*BRIEF 1*
In the stepper motor forum post below, list each drive method that the author compares for the old 34mH motors, with the speed the post gives for each.
*BRIEF 2*
Carry on the stepper motor forum post below, starting after its final line.

*EXCERPT PROVIDED*
..........

CAD CAM EDM DRO - Yahoo Group Archive

Re: Digest Number 1042

Posted by Roman Black
on 2001-01-11 12:17:23 UTC
On the stepper topic, manufacturers like to
rate the HOLDING torque, as it sounds the highest.
They also rate it at 2 phase on, both phases full
rated current. This gives them the biggest figure.

For microstepping, you work with the one-phase-on
current, as this is your worst case torque.
Then all the microsteps are current adjusted
to give this same torque value. A novice might
jump to think "reduce torque?!" but once the motor
is turning things behave very differently and
you get a lot more torque at speed.
You DO want the motor to turn? ;o)

A turning motor has a rotating magnetic field.
In full stepping you are feeding it with square
wave shaped current. Very inefficient. There
are large losses in flyback needing big diodes
which get hot. Part of the energy you are
feeding in is coming back out to "fight" the
motor if that simple analogy makes sense.
And worse, this fighting has a resonant effect
where at some speeds it's not too bad, and
at other speeds you will get 100% torque loss.

Once you run microstepping of 8 or more steps
per full step, the motor is getting a pretty
good sine wave. (4TH/n)x{1-cos(fe)} Excitation
theory shows that there is 50 times less
excitation energy in 8th stepping than in full
stepping, in laymans terms means there is about
50 times less noise, vibration, "fighting" etc
etc. Much more than a 8 times effect.

And it's very nice to be able to decelerate
your motor to stop at any one of 1600 positions.

I like linear microstepping best, this is not
common but works the nicest, especially if
current slewing is used. I have old motors
here that are 34mH (very slow!) and using linear
8th stepping I can rev them from stopped to
30rps (1800rpm) in about a second. With full
stepping I would be pushing to get 4 rps. With
traditional chopper 8th stepping I might get
15 rps, and with a lot of heat loss. :o)
-Roman



> > One thing that I hear from time to time is that the holding torque
of
> > some of these in-between steps is quite a bit less than in other
> > steps, resulting in the increased likelyhood of missed steps. From

> > what you've just explained, it seems to me that there isn't that
much
> > of a decrease... Am I correct in assuming that?
>
> Well, there's in between and there's in between.

..........

*RECORDED DATA*
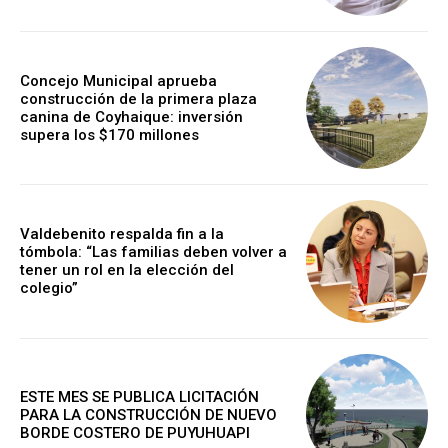
Concejo Municipal aprueba
construcción de la primera plaza
canina de Coyhaique: inversión
supera los $170 millones
Valdebenito respalda fin a la
tómbola: “Las familias deben volver a
tener un rol en la elección del
colegio”
ESTE MES SE PUBLICA LICITACIÓN
PARA LA CONSTRUCCIÓN DE NUEVO
BORDE COSTERO DE PUYUHUAPI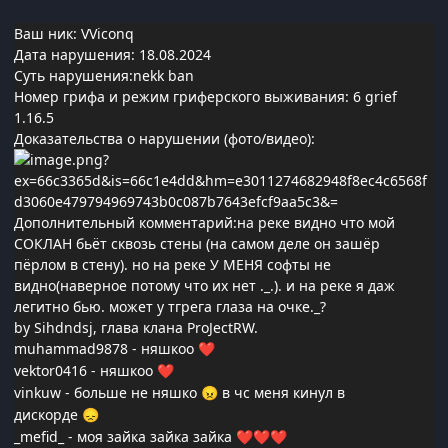
Ваш ник: VViconq
Дата нарушения: 18.08.2024
Суть нарушения:nekk ban
Номер грифа и режим гриферского выживания: 6 grief
1.16.5
Доказательства о нарушении (фото/видео):
Дополнительный комментарий:на реке видно что мой
СОКЛАН бьёт сквозь стены (на самом деле он зашёр
пёрлом в стену). но на реке У МЕНЯ софты не
видно(наверное потому что их нет ._.). и на реке я даж
легитно бью. может у тгрега глаза на очке._?
by Sihdndsj, глава клана ProJectRW.
muhammad9878 - няшкоо
❤️
vektor0416 - няшкоо
❤️
vinkuw - больше не няшко
в чс меня кинул в
😠
дискорде
😞
_mefid_ - моя зайка зайка зайка
❤️
❤️
❤️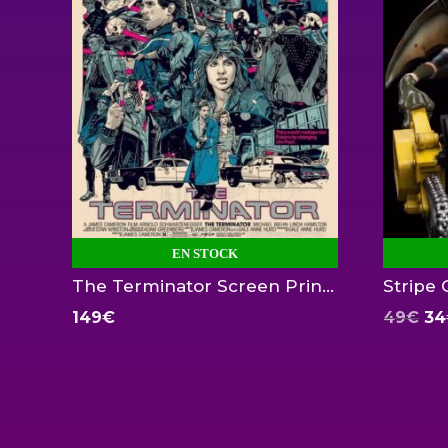
EN STOCK
The Terminator Screen Print by Tyler Stout 24X36 inch
El
149
€
49
€
34
pr
or
era
49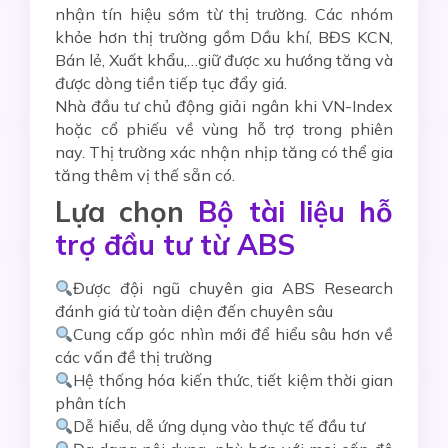
nhận tín hiệu sớm từ thị trường. Các nhóm
khỏe hơn thị trường gồm Dầu khí, BĐS KCN,
Bán lẻ, Xuất khẩu,…giữ được xu hướng tăng và
được dòng tiền tiếp tục đẩy giá.
N
hà đầu tư chủ động giải ngân khi VN-Index
hoặc cổ phiếu về vùng hỗ trợ
trong phiên
nay
.
Thị trường xác nhận nhịp tăng có thể gia
tăng thêm vị thế sẵn có.
Lựa chọn
Bộ tài liệu hỗ
trợ đầu tư từ ABS
Được đội ngũ chuyên gia ABS Research
đánh giá từ toàn diện đến chuyên sâu
Cung cấp góc nhìn mới để hiểu sâu hơn về
các vấn đề thị trường
Hệ thống hóa kiến thức, tiết kiệm thời gian
phân tích
Dễ hiểu, dễ ứng dụng vào thực tế đầu tư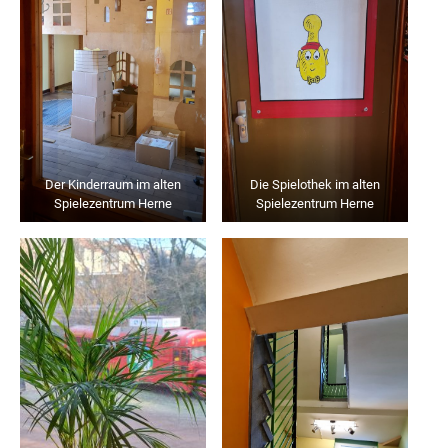
Der Kinderraum im alten
Die Spielothek im alten
Spielezentrum Herne
Spielezentrum Herne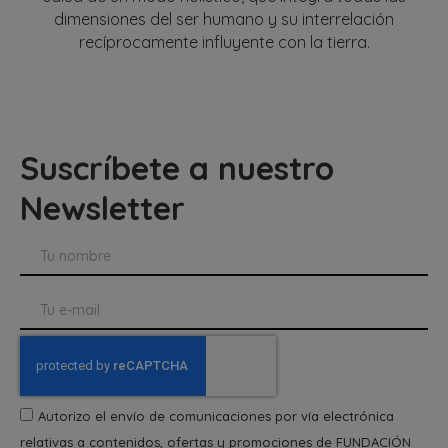
dimensiones del ser humano y su interrelación
recíprocamente influyente con la tierra.
Suscríbete a nuestro
Newsletter
Autorizo el envío de comunicaciones por vía electrónica
relativas a contenidos, ofertas y promociones de FUNDACIÓN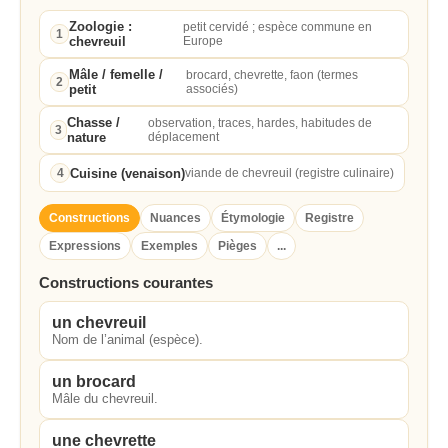
Zoologie :
petit cervidé ; espèce commune en
1
chevreuil
Europe
Mâle / femelle /
brocard, chevrette, faon (termes
2
petit
associés)
Chasse /
observation, traces, hardes, habitudes de
3
nature
déplacement
Cuisine (venaison)
4
viande de chevreuil (registre culinaire)
Constructions
Nuances
Étymologie
Registre
Expressions
Exemples
Pièges
...
Constructions courantes
un chevreuil
Nom de l’animal (espèce).
un brocard
Mâle du chevreuil.
une chevrette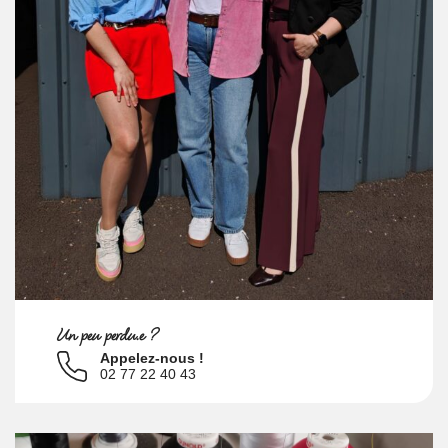
Un peu perdu.e ?
Appelez-nous !
02 77 22 40 43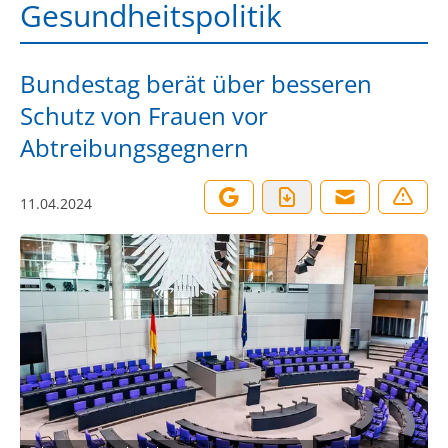
Gesundheitspolitik
Bundestag berät über besseren
Schutz von Frauen vor
Abtreibungsgegnern
11.04.2024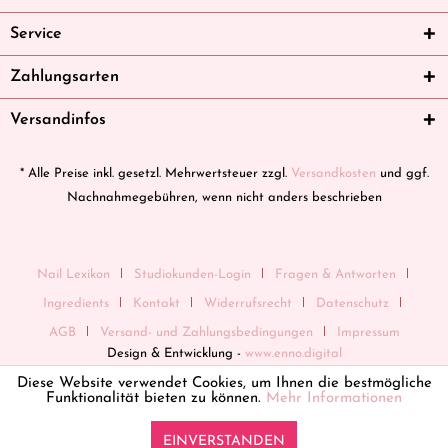
Service
Zahlungsarten
Versandinfos
* Alle Preise inkl. gesetzl. Mehrwertsteuer zzgl.
Versandkosten
und ggf.
Nachnahmegebühren, wenn nicht anders beschrieben
Nail Lexikon
Studiokunden-Login
Fragen & Antworten
Ingredients
Kontakt
Widerrufsrecht
Datenschutz
AGB
Versand- und Zahlungsbedingungen
Impressum
Design & Entwicklung -
www.enno.digital
Diese Website verwendet Cookies, um Ihnen die bestmögliche
Funktionalität bieten zu können.
Mehr Informationen
EINVERSTANDEN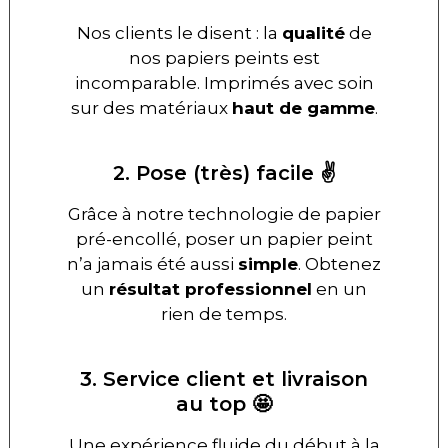
Nos clients le disent : la
qualité
de
nos papiers peints est
incomparable. Imprimés avec soin
sur des matériaux
haut de gamme
.
2. Pose (très) facile ✌️
Grâce à notre technologie de papier
pré-encollé, poser un papier peint
n’a jamais été aussi
simple
. Obtenez
un
résultat professionnel
en un
rien de temps.
3. Service client et livraison
au top 🤩
Une expérience fluide du début à la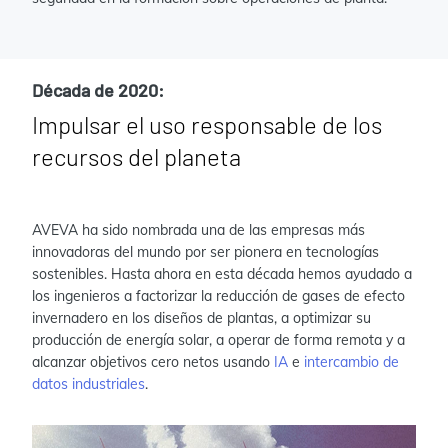
Década de 2020:
Impulsar el uso responsable de los
recursos del planeta
AVEVA ha sido nombrada una de las empresas más
innovadoras del mundo por ser pionera en tecnologías
sostenibles. Hasta ahora en esta década hemos ayudado a
los ingenieros a factorizar la reducción de gases de efecto
invernadero en los diseños de plantas, a optimizar su
producción de energía solar, a operar de forma remota y a
alcanzar objetivos cero netos usando
IA
e
intercambio de
datos industriales
.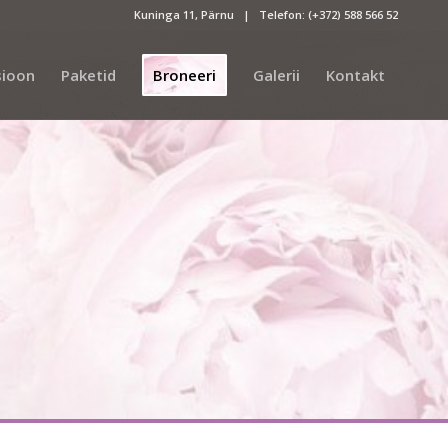
Kuninga 11, Pärnu | Telefon:
(+372) 588 566 52
sioon
Paketid
Broneeri
Galerii
Kontakt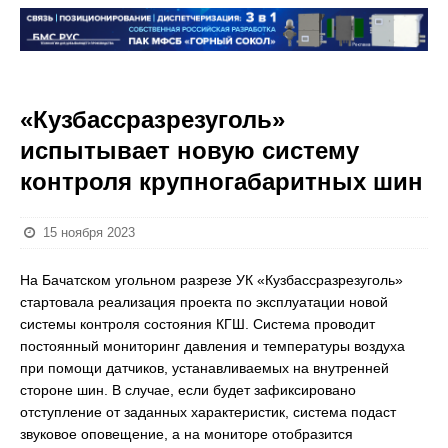
«Кузбассразрезуголь»
испытывает новую систему
контроля крупногабаритных шин
15 ноября 2023
На Бачатском угольном разрезе УК «Кузбассразрезуголь»
стартовала реализация проекта по эксплуатации новой
системы контроля состояния КГШ. Система проводит
постоянный мониторинг давления и температуры воздуха
при помощи датчиков, устанавливаемых на внутренней
стороне шин. В случае, если будет зафиксировано
отступление от заданных характеристик, система подаст
звуковое оповещение, а на мониторе отобразится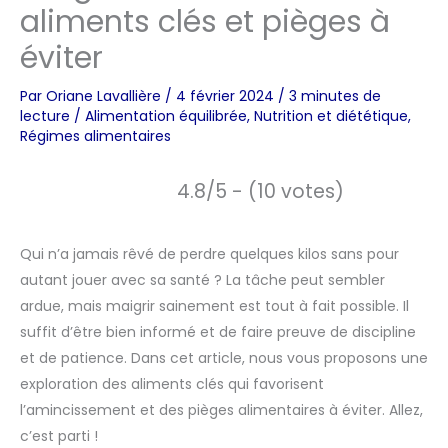
aliments clés et pièges à
éviter
Par
Oriane Lavallière
/
4 février 2024
/
3 minutes de
lecture
/
Alimentation équilibrée
,
Nutrition et diététique
,
Régimes alimentaires
4.8/5 - (10 votes)
Qui n’a jamais rêvé de perdre quelques kilos sans pour
autant jouer avec sa santé ? La tâche peut sembler
ardue, mais maigrir sainement est tout à fait possible. Il
suffit d’être bien informé et de faire preuve de discipline
et de patience. Dans cet article, nous vous proposons une
exploration des aliments clés qui favorisent
l’amincissement et des pièges alimentaires à éviter. Allez,
c’est parti !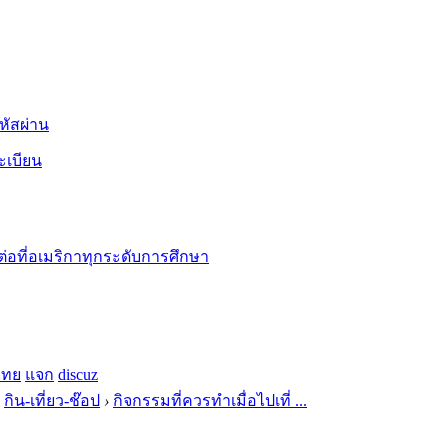
หัสผ่าน
ะเบียน
ต่อที่อเมริกาทุกระดับการศึกษา
ไทย
แจก
discuz
กิน-เที่ยว-ช๊อป
›
กิจกรรมที่ควรทำเมื่อไปเที่ ...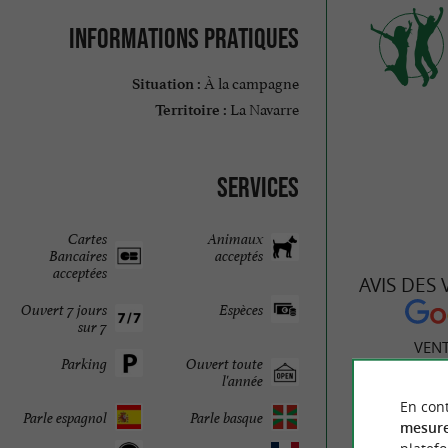
Informations pratiques
À la campagne
Situation :
La Navarre
Territoire :
Services
Cartes
Animaux
Bancaires
acceptés
acceptées
AVIS DES
Ouvert 7 jours
Espèces
sur 7
VENT
Parking
Ouvert toute
l'année
En cont
Parle espagnol
Parle basque
mesure
956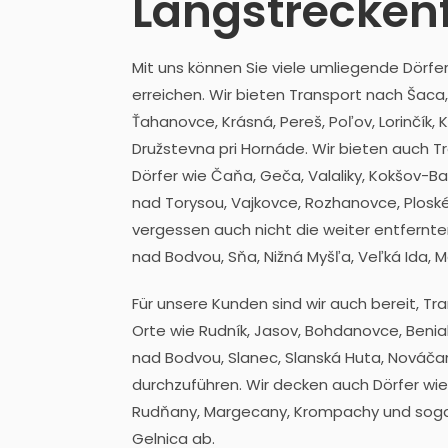
Langstrecken
Mit uns können Sie viele umliegende Dörf
erreichen. Wir bieten Transport nach Šaca
Ťahanovce, Krásná, Pereš, Poľov, Lorinčík,
Družstevna pri Hornáde. Wir bieten auch 
Dörfer wie Čaňa, Geča, Valaliky, Kokšov-Ba
nad Torysou, Vajkovce, Rozhanovce, Ploské
vergessen auch nicht die weiter entfernt
nad Bodvou, Sňa, Nižná Myšľa, Veľká Ida, M
Für unsere Kunden sind wir auch bereit, Tr
Orte wie Rudník, Jasov, Bohdanovce, Beniak
nad Bodvou, Slanec, Slanská Huta, Nováča
durchzuführen. Wir decken auch Dörfer wie
Rudňany, Margecany, Krompachy und sogar
Gelnica ab.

..........

*ANSWER 1*
- Linear 8th stepping: from stopped to 30 rps (1800 rpm) in about a second
- Full stepping: would be pushing to get 4 rps
- Traditional chopper 8th stepping: might get 15 rps, with a lot of heat loss

*ANSWER 2*
>
> Some of the early half-step controllers ( and perhaps some of the
> current controllers as well ) did not increase the current in the
"one
> winding on" state, and under these circumstances, there is about 1/2
> the torque available every second step.
>
> Until the advent of "chopping controllers", it was a bit
> more difficult to control the current in a stepper. SOME means of
> current control was required, if only to prevent the motor from
> melting down. Most of the manufacturers used a simple resistor for
> this task, thereby supplying the same current under all
conditions.
>
> Quarter step and finer controllers by their very nature require
> adjustable current control, and once some sort of current control
> electronics are in place, it is not too hard at all to pick the
CORRECT
> current values.
>
> It is fundamental in the math of all but the four half step
positions
> that the winding currents required to get to a given position are
also
> the currents required for equal torque - or so the theory implies.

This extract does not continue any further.